An algorithm for bounding extremal functions of forbidden sequences

TL;DR

This paper introduces a new algorithm with polynomial runtime for computing formation width, enabling sharper bounds on the lengths of generalized Davenport-Schinzel sequences, which are important in discrete geometry and combinatorics.

Contribution

The paper presents an efficient algorithm for calculating formation width with runtime depending only on the number of distinct letters, improving over previous exponential-time methods.

Findings

The new algorithm has runtime $O(n^{eta_r})$, with $eta_r$ depending only on the number of distinct letters.

Implementation in Python demonstrates practical efficiency over existing algorithms.

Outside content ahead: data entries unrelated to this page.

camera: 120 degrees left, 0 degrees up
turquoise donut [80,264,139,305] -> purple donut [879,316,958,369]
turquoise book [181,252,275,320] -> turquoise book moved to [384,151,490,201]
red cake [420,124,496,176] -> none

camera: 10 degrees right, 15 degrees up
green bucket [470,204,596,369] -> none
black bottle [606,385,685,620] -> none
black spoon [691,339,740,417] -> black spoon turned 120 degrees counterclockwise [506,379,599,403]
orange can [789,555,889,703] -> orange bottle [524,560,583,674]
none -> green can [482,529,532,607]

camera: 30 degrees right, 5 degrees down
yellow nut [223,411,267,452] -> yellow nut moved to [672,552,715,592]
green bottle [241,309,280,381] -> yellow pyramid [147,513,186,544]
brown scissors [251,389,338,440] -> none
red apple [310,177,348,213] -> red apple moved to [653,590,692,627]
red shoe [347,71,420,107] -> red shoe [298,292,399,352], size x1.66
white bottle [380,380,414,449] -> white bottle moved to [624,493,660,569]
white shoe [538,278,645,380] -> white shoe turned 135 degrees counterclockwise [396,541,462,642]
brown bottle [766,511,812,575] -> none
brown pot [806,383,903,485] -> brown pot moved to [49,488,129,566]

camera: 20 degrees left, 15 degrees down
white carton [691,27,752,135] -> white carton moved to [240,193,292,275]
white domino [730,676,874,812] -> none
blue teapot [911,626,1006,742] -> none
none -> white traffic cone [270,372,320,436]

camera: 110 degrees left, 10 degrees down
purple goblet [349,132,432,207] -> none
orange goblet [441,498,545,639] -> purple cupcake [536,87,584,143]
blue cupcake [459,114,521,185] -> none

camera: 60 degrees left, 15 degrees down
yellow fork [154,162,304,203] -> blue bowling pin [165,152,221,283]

Application to 3-letter forbidden patterns yields sharper bounds on sequence lengths.

Abstract

Generalized Davenport-Schinzel sequences are sequences that avoid a forbidden subsequence and have a sparsity requirement on their letters. Upper bounds on the lengths of generalized Davenport-Schinzel sequences have been applied to a number of problems in discrete geometry and extremal combinatorics. Sharp bounds on the maximum lengths of generalized Davenport-Schinzel sequences are known for some families of forbidden subsequences, but in general there are only rough bounds on the maximum lengths of most generalized Davenport-Schinzel sequences. One method that was developed for finding upper bounds on the lengths of generalized Davenport-Schinzel sequences uses a family of sequences called formations. An $(r, s)$-formation is a concatenation of $s$ permutations of $r$ distinct letters. The formation width function $fw(u)$ is defined as the minimum $s$ for which there exists $r$ such that every $(r, s)$-formation contains $u$. The function $fw(u)$ has been used with upper bounds on extremal functions of $(r, s)$-formations to find tight bounds on the maximum possible lengths of many families of generalized Davenport-Schinzel sequences. Algorithms have been found for computing $fw(u)$ for sequences $u$ of length $n$, but they have worst-case run time exponential in $n$, even for sequences $u$ with only three distinct letters. We present an algorithm for computing $fw(u)$ with run time $O(n^{\alpha_r})$, where $r$ is the number of distinct letters in $u$ and $\alpha_r$ is a constant that only depends on $r$. We implement the new algorithm in Python and compare its run time to the next fastest algorithm for computing formation width. We also apply the new algorithm to find sharp upper bounds on the lengths of several families of generalized Davenport-Schinzel sequences with $3$-letter forbidden patterns.